* **抜粋箇所**:
====================

超高感度分析を可能にする新しいSERS分析手法 -液界面支援SERS(LI-SERS)-

理研No. 09143

発明者

杉岡幸次(先端レーザー加工研究チーム)、白石(先端レーザー加工研究チーム)

背景

「表面増強ラマン散乱(SERS)」は、微量の物質を高感度に分析できる手法として広く利用されています。その検出限界濃度はナノモーラー(nM, 10-9モーラー)レベルです。フェムトモーラー(fM, 10-15モーラー)以下の検出を行うために、いくつかの新しい手法が提案されていますが、装置や測定方法が複雑である、あるいは瞬間的にしか高い検出感度が得えられないといった問題があります。

====================

* **提供情報**:
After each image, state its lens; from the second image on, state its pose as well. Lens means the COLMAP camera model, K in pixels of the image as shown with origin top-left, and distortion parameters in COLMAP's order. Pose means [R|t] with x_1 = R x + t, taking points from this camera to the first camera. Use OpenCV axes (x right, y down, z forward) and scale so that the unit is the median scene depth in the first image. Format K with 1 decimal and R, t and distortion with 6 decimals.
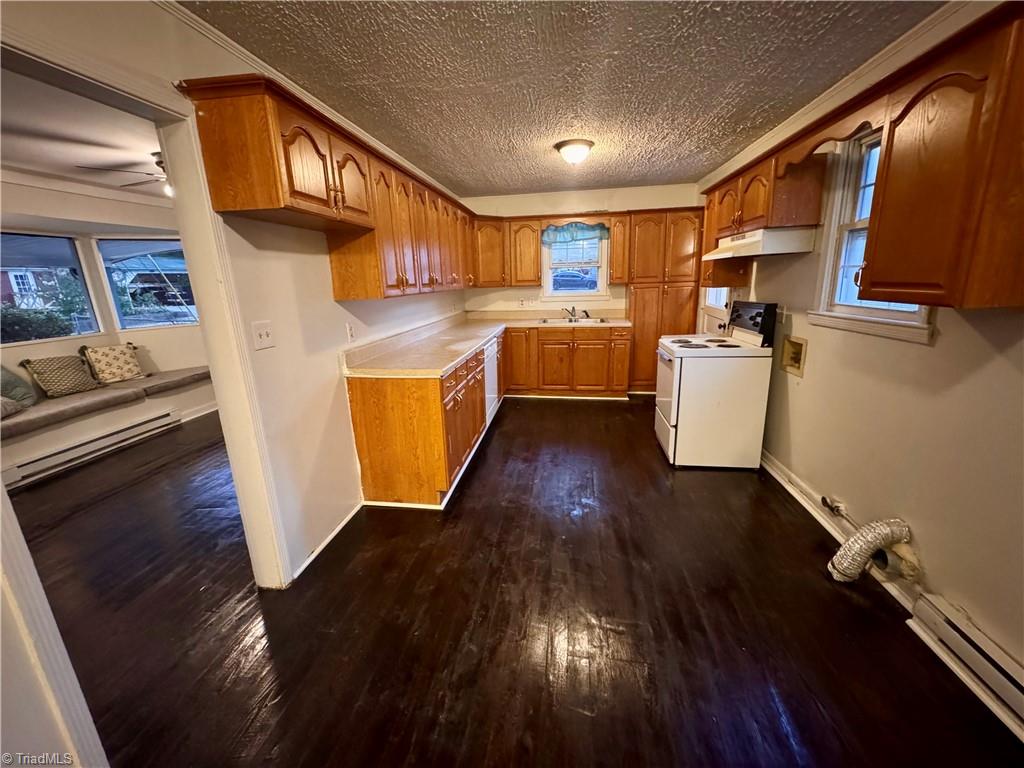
lens RADIAL K [[408.2, 0, 512.0], [0, 408.2, 384.0], [0, 0, 1]] dist [-0.000532, -0.000106]
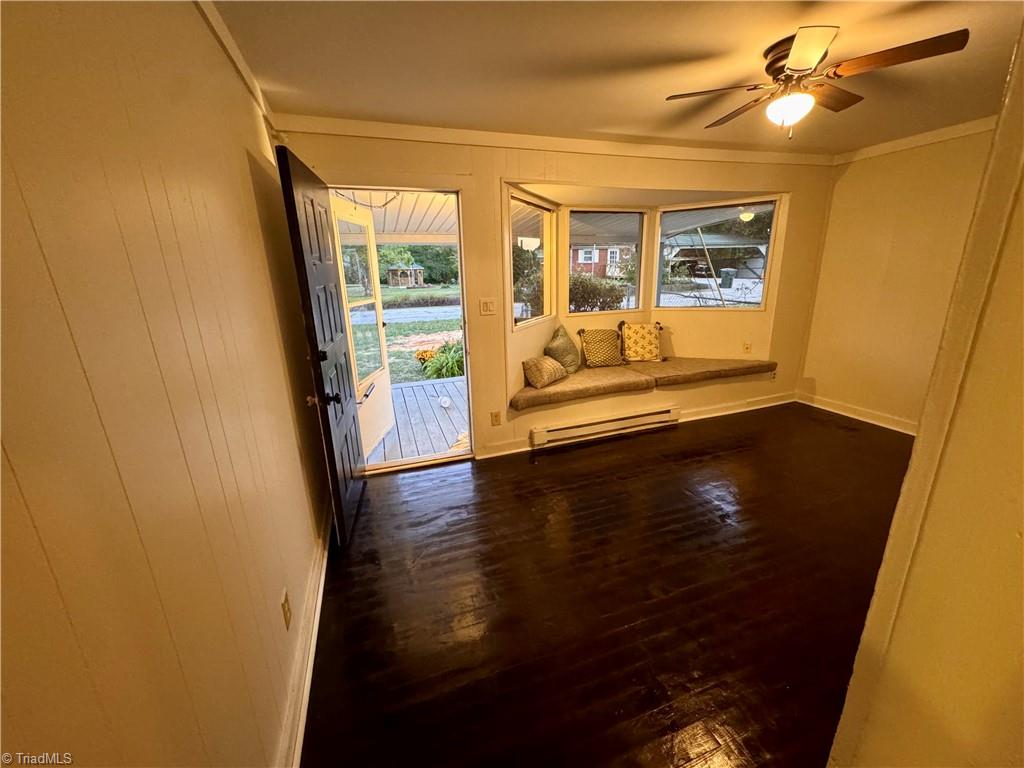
lens RADIAL K [[408.2, 0, 512.0], [0, 408.2, 384.0], [0, 0, 1]] dist [-0.000532, -0.000106]
pose [[0.455352, 0.262570, -0.850712, -0.251907], [-0.210324, 0.960201, 0.183786, -0.067773], [0.865112, 0.095238, 0.492455, 0.257347]]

====================

* **作業依頼 A**:
SERS分析手法の抜粋で、括弧内に英字で書かれている略語は何ですか。すべて挙げ、それぞれが表す語も添えてください。
* **作業依頼 B**:
SERS分析手法の抜粋を、最後の文の後から書き進めてください。
一覧はSERS分析手法の抜粋とは関係がありません。

* **解答欄 A**:
SERS:表面増強ラマン散乱
LI-SERS:液界面支援SERS
nM:ナノモーラー
fM:フェムトモーラー

* **解答欄 B**:
概要

本発明は、新しい形態のSERS分析方法を提供するものです。液体試料と空気の界面をSERS基板上に形成し、その界面でSERS分析を行う(液界面支援SERS: LI-SERS)ことにより、10アトモーラー(aM、10-17モーラー)以下の濃度の超微量物質の検出を実現します。さらに、DNAやアルツハイマー病のマーカーであるアミロイドβなどの大きな質量の生体分子に対しても、超高感度分析を行うことができます。

LI-SERSの実施形態の模式図の画像

図1:LI-SERSの実施形態の模式図

LI-SERS による超高感度分析のメカニズムの図

図2:LI-SERSによる超高感度分析のメカニズム

 LI-SERSによるアトモーラーセンシング(試料:ローダミン6G)の図

図3:LI-SERSによるアトモーラーセンシング(試料:ローダミン6G)

利点

  • 従来技術と比較して桁違いの検出感度(アトモーラーレベル, aM, 10-18 M)を実現
  • 検出において特別な装置を必要とせず、従来のラマン分光装置が利用可能(簡便な分析)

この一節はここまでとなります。